Que l’on soit en accord ou non avec les visées de la nouvelle loi, force est de constater qu’elle limite, dans les faits, l’exercice du droit de grève. «Le patronat et les gouvernements ne cessent de s’attaquer au droit de grève depuis le milieu des années 1990», affirme le professeur du Département des sciences juridiques Martin Gallié.

Dans le cadre d’un projet de recherche financé par le CRSH, le juriste et son équipe s’intéressent plus spécifiquement aux conflits de travail ayant recours au tribunal. «Nous souhaitons comparer les différents recours judiciaires mobilisés par les employeurs et les syndicats en temps de grève et de lock-out, précise-t-il. Qui mobilise le droit en période d’arrêt de travail? Pour quelles raisons et comment? Quelles sont les exigences de preuve requises pour les uns et les autres? Pour quels résultats? Voilà le type de questions auxquelles nous tenterons d’apporter des réponses.»

Même si l’émergence de l’État social-démocrate québécois est indissociable de la montée en puissance des syndicats et de la conflictualité ouvrière, il existe très peu de données scientifiques sur les grèves et les lock-out au Québec, révèle Martin Gallié. «Que ce soit en droit, en sociologie ou en histoire, la recherche sur les conflits de travail au Québec est à l’image de l’intensité de la lutte des classes, c’est-à-dire en déclin depuis le milieu des années 1980.» Mis à part Grève et paix (Lux Éditeur, 2018), cosigné par son collègue du Département d’histoire Martin Petitclerc et Martin Robert (Ph.D. histoire, 2020), très peu d’ouvrages abordent le sujet. C’est pour pallier cette quasi-absence de données que Martin Gallié s’intéresse aux conflits de travail judiciarisés au Québec.

Un droit constitutionnel… rarement utilisé

Le droit de grève, rappelle le professeur, a été reconnu en 2015 comme un droit constitutionnel par la Cour suprême du Canada. «Les droits constitutionnels sont des droits fondamentaux, inaliénables, dont tout le monde peut bénéficier, mais au Québec, seulement 40 % des travailleuses et travailleurs salariés sont syndiqués et peuvent, dans les faits, se prévaloir du droit de grève, observe-t-il. Et c’est de plus en plus rare puisque la durée des conventions collectives s’allonge de plus en plus.»

La montée du néolibéralisme

Martin Gallié souligne que, de tout temps, ce droit a été attaqué. «Ce qui est frappant aujourd’hui, c’est le caractère systématique, méthodique et organisé des attaques, un phénomène qui s’observe à l’échelle internationale.»

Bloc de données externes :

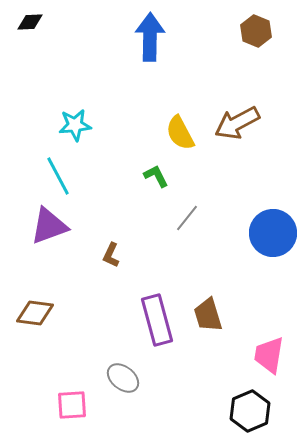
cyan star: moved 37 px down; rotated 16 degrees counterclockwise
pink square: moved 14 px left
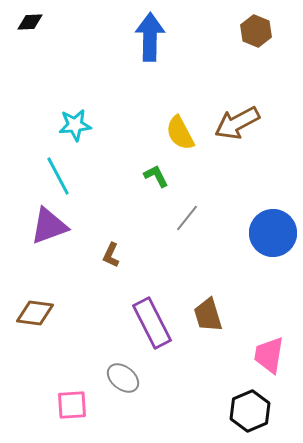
purple rectangle: moved 5 px left, 3 px down; rotated 12 degrees counterclockwise
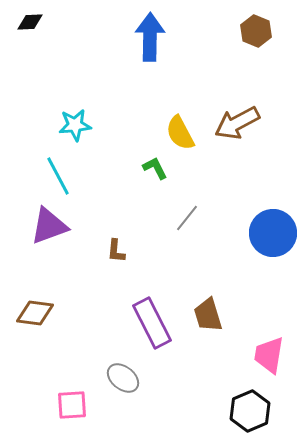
green L-shape: moved 1 px left, 8 px up
brown L-shape: moved 5 px right, 4 px up; rotated 20 degrees counterclockwise
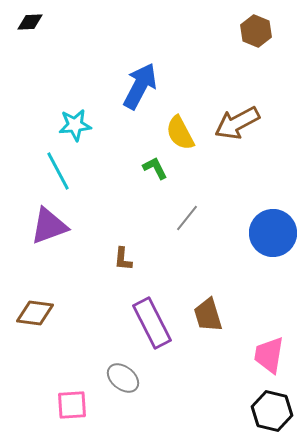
blue arrow: moved 10 px left, 49 px down; rotated 27 degrees clockwise
cyan line: moved 5 px up
brown L-shape: moved 7 px right, 8 px down
black hexagon: moved 22 px right; rotated 24 degrees counterclockwise
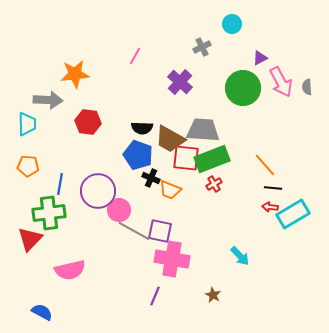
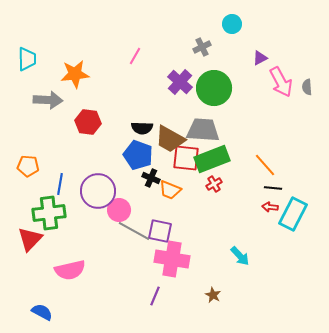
green circle: moved 29 px left
cyan trapezoid: moved 65 px up
cyan rectangle: rotated 32 degrees counterclockwise
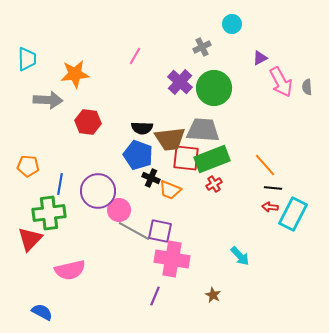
brown trapezoid: rotated 36 degrees counterclockwise
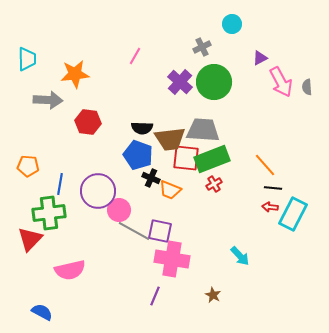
green circle: moved 6 px up
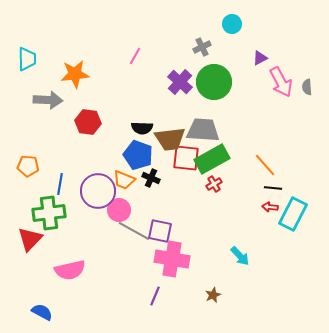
green rectangle: rotated 8 degrees counterclockwise
orange trapezoid: moved 46 px left, 10 px up
brown star: rotated 21 degrees clockwise
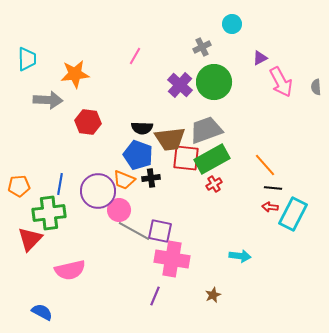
purple cross: moved 3 px down
gray semicircle: moved 9 px right
gray trapezoid: moved 3 px right; rotated 24 degrees counterclockwise
orange pentagon: moved 9 px left, 20 px down; rotated 10 degrees counterclockwise
black cross: rotated 30 degrees counterclockwise
cyan arrow: rotated 40 degrees counterclockwise
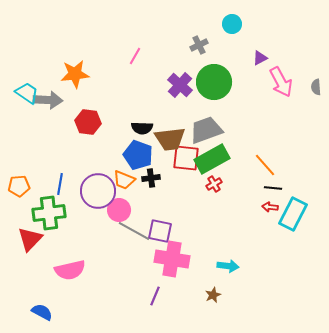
gray cross: moved 3 px left, 2 px up
cyan trapezoid: moved 34 px down; rotated 55 degrees counterclockwise
cyan arrow: moved 12 px left, 10 px down
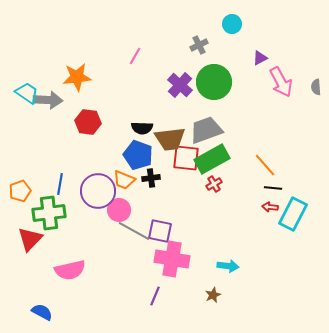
orange star: moved 2 px right, 3 px down
orange pentagon: moved 1 px right, 5 px down; rotated 15 degrees counterclockwise
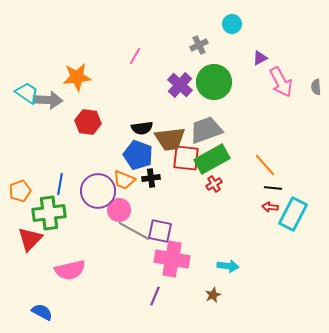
black semicircle: rotated 10 degrees counterclockwise
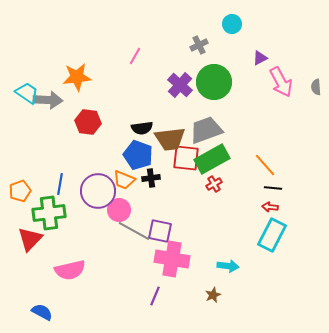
cyan rectangle: moved 21 px left, 21 px down
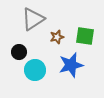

La montée du néolibéralisme, au milieu des années 1990, a été, selon lui, un point tournant. «Comme l’ont montré les travaux de l’historienne française Sandrine Kott, avant la chute du mur de Berlin, les démocraties occidentales respectaient davantage le droit de grève pour montrer aux régimes de l’Est que les contrepoids au pouvoir de l’État étaient efficaces, mais depuis l’effondrement du Bloc de l’Est, les gouvernements occidentaux ne se gênent plus pour l’attaquer sans relâche.»

Deux poids, deux mesures

Le constat que pose Martin Gallié est également son hypothèse de travail. Selon lui, l’histoire longue révèle de manière limpide un système de deux poids, deux mesures, c’est-à-dire que le système judiciaire a été une arme puissante aux mains des dominants contre les travailleuses et les travailleurs.

«On sanctionne plus sévèrement le mouvement ouvrier que le non-respect de la loi par les patrons.»

Martin Gallié

Professeur au Département des sciences juridiques

 

D’où son projet de recherche visant à comparer les recours au tribunal en cas de grève et de lock-out.

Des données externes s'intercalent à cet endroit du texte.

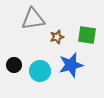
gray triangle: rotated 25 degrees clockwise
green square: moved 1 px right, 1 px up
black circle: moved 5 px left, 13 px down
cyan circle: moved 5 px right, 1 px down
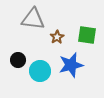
gray triangle: rotated 15 degrees clockwise
brown star: rotated 16 degrees counterclockwise
black circle: moved 4 px right, 5 px up
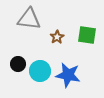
gray triangle: moved 4 px left
black circle: moved 4 px down
blue star: moved 3 px left, 10 px down; rotated 25 degrees clockwise
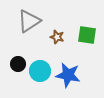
gray triangle: moved 2 px down; rotated 40 degrees counterclockwise
brown star: rotated 24 degrees counterclockwise
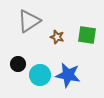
cyan circle: moved 4 px down
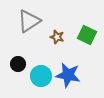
green square: rotated 18 degrees clockwise
cyan circle: moved 1 px right, 1 px down
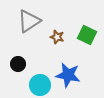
cyan circle: moved 1 px left, 9 px down
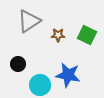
brown star: moved 1 px right, 2 px up; rotated 16 degrees counterclockwise
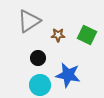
black circle: moved 20 px right, 6 px up
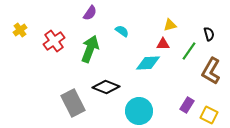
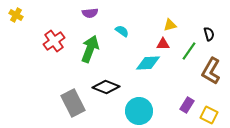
purple semicircle: rotated 49 degrees clockwise
yellow cross: moved 4 px left, 15 px up; rotated 24 degrees counterclockwise
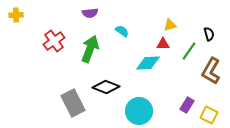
yellow cross: rotated 32 degrees counterclockwise
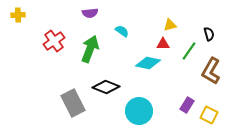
yellow cross: moved 2 px right
cyan diamond: rotated 15 degrees clockwise
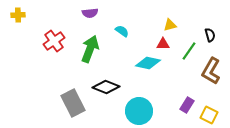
black semicircle: moved 1 px right, 1 px down
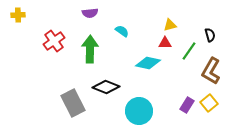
red triangle: moved 2 px right, 1 px up
green arrow: rotated 20 degrees counterclockwise
yellow square: moved 12 px up; rotated 24 degrees clockwise
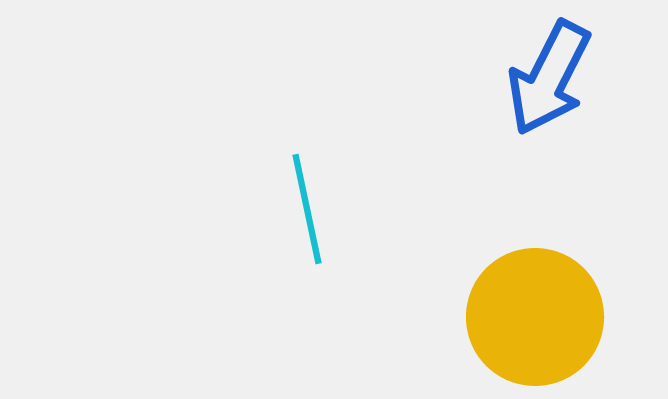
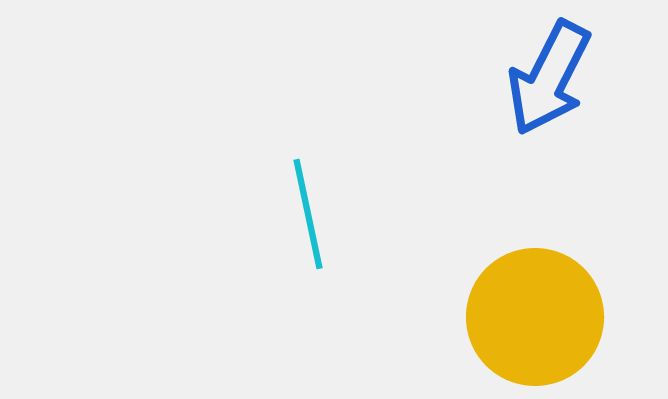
cyan line: moved 1 px right, 5 px down
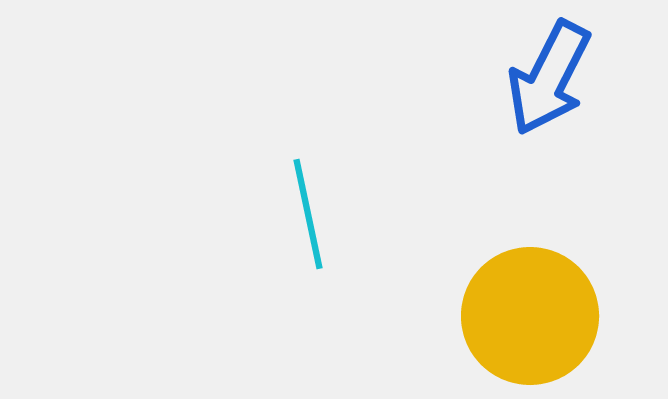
yellow circle: moved 5 px left, 1 px up
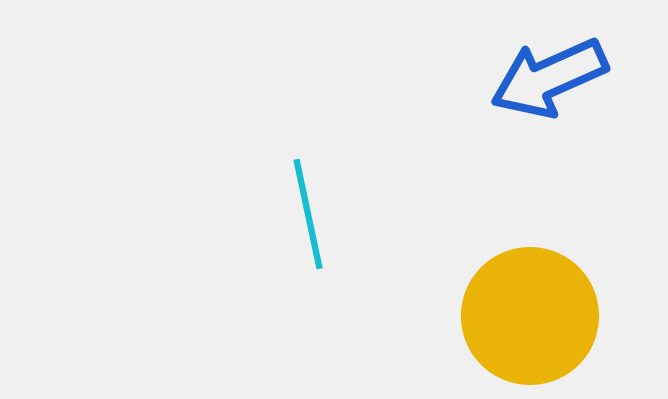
blue arrow: rotated 39 degrees clockwise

L’un des recours les plus fréquents lors des grèves est la demande d’injonction par la partie patronale, qui invoque alors l’atteinte à la propriété, l’intimidation ou la violence, illustre Martin Gallié. «Adrien Bouvet (LL.M., 2023) et moi avons démontré que les délais devant la Cour supérieure du Québec sont très courts, parfois quelques heures seulement, et que dans 95 % des cas l’employeur obtient ce qu’il souhaite afin de limiter ou contrôler le piquetage. Une apparence de droit suffit, la procédure est expéditive et les exigences de preuve sont minimales.»

Les travaux de l’étudiante au baccalauréat en droit Camille Brown et de son collègue Xavier Barrette ont démontré qu’à l’opposé, les exigences de preuve sont considérables lorsqu’un syndicat déplore le recours à des briseurs de grève. «Il faut recourir à un inspecteur, car on n’a pas accès au lieu de travail, souligne Martin Gallié. Le temps que celui-ci se pointe, on en a pour des semaines, voire des mois et la décision sera contestée par l’employeur.»

Le professeur et son équipe rédigent des chroniques sur les différents conflits de travail et leur judiciarisation sur le site du Groupe interdisciplinaire et interuniversitaire de recherche sur l’emploi, la pauvreté et la protection sociale (GIREPS). «Nous documentons présentement des conflits de travail judiciarisés dans le domaine de la construction et chez Amazon, en plus de garder un œil sur le conflit à la STM», souligne-t-il.

Une tendance inquiétante

Ailleurs sur la planète, les États les plus autoritaires et réactionnaires contestent sans relâche l’existence même du droit de grève, constate Martin Gallié. «C’est le propre des régimes autoritaires et néo-fascistes d’arriver au pouvoir et de s’attaquer en premier lieu à tout ce qui peut contester leur autorité, comme le droit de réunion pacifique, le droit d’association, le droit de manifester et le droit de grève.» À tel point que depuis 2012, tous les travaux portant sur le droit de grève sont bloqués à l’Organisation internationale du travail (OIT), l’instance chargée depuis les années 1950 d’examiner, entre autres, le respect de ce droit par les États.

«Le Canada n’est pas blanc comme neige, car de grands cabinets d’avocats d’ici participent à cette lutte contre le droit de grève aux côtés des grandes entreprises», poursuit le professeur, qui estime que les règles applicables en matière de droit de grève au Québec et au Canada sont les plus restrictives des démocraties occidentales. Il ne va pas jusqu’à taxer les gouvernements canadien et québécois de régimes autoritaires, mais il s’inquiète de ces attaques systématiques au droit de grève. «Les seuls contrepoids au néolibéralisme dont nous disposons, ce sont les syndicats qui regroupent les travailleuses et les travailleurs», conclut-il.


Pierre-Étienne Caza, Actualités UQAM, 13 novembre 2025.